* SHORT TASK: Turn the lines of the entries below into a numbered list, from the line with "genus: Heliotropium" up to and including the line with "scientific name: Festuca Vulpia persica", leaving out any blank lines.

* DATASET RECORDS:
▽
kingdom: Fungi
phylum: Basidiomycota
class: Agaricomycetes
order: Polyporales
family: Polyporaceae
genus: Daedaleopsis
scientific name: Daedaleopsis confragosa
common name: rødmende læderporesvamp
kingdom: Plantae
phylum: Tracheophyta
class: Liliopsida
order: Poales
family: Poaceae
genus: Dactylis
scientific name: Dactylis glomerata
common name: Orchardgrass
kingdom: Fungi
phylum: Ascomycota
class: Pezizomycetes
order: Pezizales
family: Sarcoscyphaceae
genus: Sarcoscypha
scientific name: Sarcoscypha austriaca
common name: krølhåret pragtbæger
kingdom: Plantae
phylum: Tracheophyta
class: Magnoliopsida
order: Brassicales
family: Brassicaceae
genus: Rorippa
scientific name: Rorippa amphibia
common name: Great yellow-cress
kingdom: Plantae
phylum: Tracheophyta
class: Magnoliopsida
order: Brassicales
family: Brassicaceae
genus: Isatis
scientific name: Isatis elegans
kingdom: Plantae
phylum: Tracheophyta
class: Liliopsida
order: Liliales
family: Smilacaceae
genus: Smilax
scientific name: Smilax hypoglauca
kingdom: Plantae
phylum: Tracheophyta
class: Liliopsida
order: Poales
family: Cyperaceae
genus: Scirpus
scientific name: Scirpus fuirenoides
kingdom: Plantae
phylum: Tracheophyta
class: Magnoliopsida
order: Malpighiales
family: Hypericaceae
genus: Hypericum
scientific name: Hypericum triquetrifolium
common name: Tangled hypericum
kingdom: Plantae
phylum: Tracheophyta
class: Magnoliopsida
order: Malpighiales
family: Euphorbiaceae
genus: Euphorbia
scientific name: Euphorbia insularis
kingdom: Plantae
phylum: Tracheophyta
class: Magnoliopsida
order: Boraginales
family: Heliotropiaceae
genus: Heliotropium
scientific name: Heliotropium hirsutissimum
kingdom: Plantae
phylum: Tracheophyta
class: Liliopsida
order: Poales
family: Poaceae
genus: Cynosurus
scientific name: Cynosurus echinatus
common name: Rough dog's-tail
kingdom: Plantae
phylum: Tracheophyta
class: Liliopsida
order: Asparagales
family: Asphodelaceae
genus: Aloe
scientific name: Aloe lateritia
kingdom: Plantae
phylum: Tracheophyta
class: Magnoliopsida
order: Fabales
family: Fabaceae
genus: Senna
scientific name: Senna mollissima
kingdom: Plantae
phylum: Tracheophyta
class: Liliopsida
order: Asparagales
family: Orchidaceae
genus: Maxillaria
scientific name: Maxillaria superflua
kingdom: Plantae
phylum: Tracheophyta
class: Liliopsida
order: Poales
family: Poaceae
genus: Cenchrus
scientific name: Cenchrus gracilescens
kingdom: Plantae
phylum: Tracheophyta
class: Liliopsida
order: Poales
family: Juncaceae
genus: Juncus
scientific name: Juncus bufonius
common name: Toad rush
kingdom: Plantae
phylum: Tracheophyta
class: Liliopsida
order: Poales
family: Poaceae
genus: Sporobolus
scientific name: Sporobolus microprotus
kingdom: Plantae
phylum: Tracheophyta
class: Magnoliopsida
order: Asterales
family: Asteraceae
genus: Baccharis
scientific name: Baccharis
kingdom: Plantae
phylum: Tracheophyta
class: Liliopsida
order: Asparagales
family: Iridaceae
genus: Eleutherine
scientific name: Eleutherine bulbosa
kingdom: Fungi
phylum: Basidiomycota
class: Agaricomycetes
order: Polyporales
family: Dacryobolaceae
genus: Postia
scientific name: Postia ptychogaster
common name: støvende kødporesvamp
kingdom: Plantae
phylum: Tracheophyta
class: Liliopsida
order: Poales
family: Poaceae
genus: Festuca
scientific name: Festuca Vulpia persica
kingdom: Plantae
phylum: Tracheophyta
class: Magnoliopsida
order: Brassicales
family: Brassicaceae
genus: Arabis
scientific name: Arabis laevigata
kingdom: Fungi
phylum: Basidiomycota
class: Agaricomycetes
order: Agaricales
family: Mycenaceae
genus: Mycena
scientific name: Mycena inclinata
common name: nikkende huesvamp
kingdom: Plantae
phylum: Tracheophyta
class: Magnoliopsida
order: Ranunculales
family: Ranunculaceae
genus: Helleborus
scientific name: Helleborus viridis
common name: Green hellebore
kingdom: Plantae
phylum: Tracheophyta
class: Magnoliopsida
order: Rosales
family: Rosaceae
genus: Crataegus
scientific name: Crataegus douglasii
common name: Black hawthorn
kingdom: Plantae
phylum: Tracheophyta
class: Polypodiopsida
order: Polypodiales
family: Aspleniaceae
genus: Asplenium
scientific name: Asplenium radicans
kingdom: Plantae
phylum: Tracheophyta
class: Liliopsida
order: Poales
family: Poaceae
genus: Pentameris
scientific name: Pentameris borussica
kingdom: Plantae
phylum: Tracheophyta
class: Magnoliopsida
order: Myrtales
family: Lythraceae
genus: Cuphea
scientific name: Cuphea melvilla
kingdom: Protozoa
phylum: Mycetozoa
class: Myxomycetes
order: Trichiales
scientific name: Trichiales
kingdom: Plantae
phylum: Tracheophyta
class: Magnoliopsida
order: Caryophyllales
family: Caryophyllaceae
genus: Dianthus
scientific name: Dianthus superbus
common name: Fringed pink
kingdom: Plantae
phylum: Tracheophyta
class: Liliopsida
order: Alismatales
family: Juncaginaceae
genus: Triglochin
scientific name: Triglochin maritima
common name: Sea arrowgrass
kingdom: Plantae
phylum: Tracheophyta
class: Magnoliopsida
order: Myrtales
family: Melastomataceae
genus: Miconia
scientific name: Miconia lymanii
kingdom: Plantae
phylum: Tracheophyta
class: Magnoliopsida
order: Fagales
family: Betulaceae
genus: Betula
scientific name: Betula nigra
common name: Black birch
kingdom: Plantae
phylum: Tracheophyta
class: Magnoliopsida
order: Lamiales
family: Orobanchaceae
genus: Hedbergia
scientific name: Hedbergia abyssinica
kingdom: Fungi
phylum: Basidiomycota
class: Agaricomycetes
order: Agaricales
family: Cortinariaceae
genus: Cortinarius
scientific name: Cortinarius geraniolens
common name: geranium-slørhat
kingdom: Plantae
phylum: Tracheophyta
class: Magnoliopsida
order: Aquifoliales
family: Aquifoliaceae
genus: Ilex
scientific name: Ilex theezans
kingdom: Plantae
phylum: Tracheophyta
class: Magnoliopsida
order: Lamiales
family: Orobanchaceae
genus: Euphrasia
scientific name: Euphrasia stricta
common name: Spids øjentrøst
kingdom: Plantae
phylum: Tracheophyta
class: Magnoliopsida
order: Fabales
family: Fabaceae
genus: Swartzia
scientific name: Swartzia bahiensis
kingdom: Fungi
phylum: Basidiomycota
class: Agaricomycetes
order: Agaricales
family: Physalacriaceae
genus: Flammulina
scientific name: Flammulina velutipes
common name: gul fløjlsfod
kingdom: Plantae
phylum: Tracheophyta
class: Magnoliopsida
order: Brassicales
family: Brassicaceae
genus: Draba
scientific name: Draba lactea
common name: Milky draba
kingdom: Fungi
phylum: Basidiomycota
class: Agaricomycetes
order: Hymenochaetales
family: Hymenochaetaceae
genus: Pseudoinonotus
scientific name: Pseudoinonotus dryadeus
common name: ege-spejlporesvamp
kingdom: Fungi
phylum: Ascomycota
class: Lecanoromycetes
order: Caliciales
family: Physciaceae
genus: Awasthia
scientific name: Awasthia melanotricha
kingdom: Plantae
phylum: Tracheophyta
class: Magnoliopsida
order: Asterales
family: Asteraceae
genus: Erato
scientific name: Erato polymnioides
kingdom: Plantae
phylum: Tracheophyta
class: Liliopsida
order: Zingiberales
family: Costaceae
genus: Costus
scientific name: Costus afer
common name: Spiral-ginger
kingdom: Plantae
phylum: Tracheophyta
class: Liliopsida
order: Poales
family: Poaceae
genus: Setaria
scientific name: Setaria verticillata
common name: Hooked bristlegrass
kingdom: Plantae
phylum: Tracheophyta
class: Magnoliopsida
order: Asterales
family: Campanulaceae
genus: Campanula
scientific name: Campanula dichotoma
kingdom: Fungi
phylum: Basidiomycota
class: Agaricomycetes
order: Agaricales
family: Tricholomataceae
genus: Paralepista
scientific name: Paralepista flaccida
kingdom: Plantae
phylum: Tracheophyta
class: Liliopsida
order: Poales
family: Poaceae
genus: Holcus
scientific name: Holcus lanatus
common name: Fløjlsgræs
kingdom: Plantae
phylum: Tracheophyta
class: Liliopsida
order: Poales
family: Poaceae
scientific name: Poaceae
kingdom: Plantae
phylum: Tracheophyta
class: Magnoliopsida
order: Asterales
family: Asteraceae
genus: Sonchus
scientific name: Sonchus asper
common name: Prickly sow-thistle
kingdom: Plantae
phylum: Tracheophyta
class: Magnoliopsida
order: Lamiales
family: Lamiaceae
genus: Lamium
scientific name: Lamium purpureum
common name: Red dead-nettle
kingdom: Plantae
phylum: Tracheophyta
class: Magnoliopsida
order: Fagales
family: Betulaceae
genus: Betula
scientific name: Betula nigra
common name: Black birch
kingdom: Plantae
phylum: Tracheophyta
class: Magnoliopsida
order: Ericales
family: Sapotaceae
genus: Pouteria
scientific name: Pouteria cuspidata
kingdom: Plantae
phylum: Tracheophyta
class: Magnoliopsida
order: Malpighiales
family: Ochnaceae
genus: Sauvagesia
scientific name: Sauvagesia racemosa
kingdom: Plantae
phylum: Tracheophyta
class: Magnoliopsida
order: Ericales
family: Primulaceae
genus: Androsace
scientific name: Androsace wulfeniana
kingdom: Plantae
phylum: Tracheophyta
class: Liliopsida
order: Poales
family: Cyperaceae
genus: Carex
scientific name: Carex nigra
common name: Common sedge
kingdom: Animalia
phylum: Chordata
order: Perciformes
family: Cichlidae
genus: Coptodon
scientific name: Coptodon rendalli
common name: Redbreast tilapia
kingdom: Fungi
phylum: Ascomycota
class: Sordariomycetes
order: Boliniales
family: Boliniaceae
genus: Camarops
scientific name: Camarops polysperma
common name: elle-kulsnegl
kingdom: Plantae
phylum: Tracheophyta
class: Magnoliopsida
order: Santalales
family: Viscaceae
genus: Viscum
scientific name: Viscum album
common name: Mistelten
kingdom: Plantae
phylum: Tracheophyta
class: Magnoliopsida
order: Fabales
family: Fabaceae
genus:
△
* REPLY TO THE TASK:
1. genus: Heliotropium
2. scientific name: Heliotropium hirsutissimum
3. kingdom: Plantae
4. phylum: Tracheophyta
5. class: Liliopsida
6. order: Poales
7. family: Poaceae
8. genus: Cynosurus
9. scientific name: Cynosurus echinatus
10. common name: Rough dog's-tail
11. kingdom: Plantae
12. phylum: Tracheophyta
13. class: Liliopsida
14. order: Asparagales
15. family: Asphodelaceae
16. genus: Aloe
17. scientific name: Aloe lateritia
18. kingdom: Plantae
19. phylum: Tracheophyta
20. class: Magnoliopsida
21. order: Fabales
22. family: Fabaceae
23. genus: Senna
24. scientific name: Senna mollissima
25. kingdom: Plantae
26. phylum: Tracheophyta
27. class: Liliopsida
28. order: Asparagales
29. family: Orchidaceae
30. genus: Maxillaria
31. scientific name: Maxillaria superflua
32. kingdom: Plantae
33. phylum: Tracheophyta
34. class: Liliopsida
35. order: Poales
36. family: Poaceae
37. genus: Cenchrus
38. scientific name: Cenchrus gracilescens
39. kingdom: Plantae
40. phylum: Tracheophyta
41. class: Liliopsida
42. order: Poales
43. family: Juncaceae
44. genus: Juncus
45. scientific name: Juncus bufonius
46. common name: Toad rush
47. kingdom: Plantae
48. phylum: Tracheophyta
49. class: Liliopsida
50. order: Poales
51. family: Poaceae
52. genus: Sporobolus
53. scientific name: Sporobolus microprotus
54. kingdom: Plantae
55. phylum: Tracheophyta
56. class: Magnoliopsida
57. order: Asterales
58. family: Asteraceae
59. genus: Baccharis
60. scientific name: Baccharis
61. kingdom: Plantae
62. phylum: Tracheophyta
63. class: Liliopsida
64. order: Asparagales
65. family: Iridaceae
66. genus: Eleutherine
67. scientific name: Eleutherine bulbosa
68. kingdom: Fungi
69. phylum: Basidiomycota
70. class: Agaricomycetes
71. order: Polyporales
72. family: Dacryobolaceae
73. genus: Postia
74. scientific name: Postia ptychogaster
75. common name: støvende kødporesvamp
76. kingdom: Plantae
77. phylum: Tracheophyta
78. class: Liliopsida
79. order: Poales
80. family: Poaceae
81. genus: Festuca
82. scientific name: Festuca Vulpia persica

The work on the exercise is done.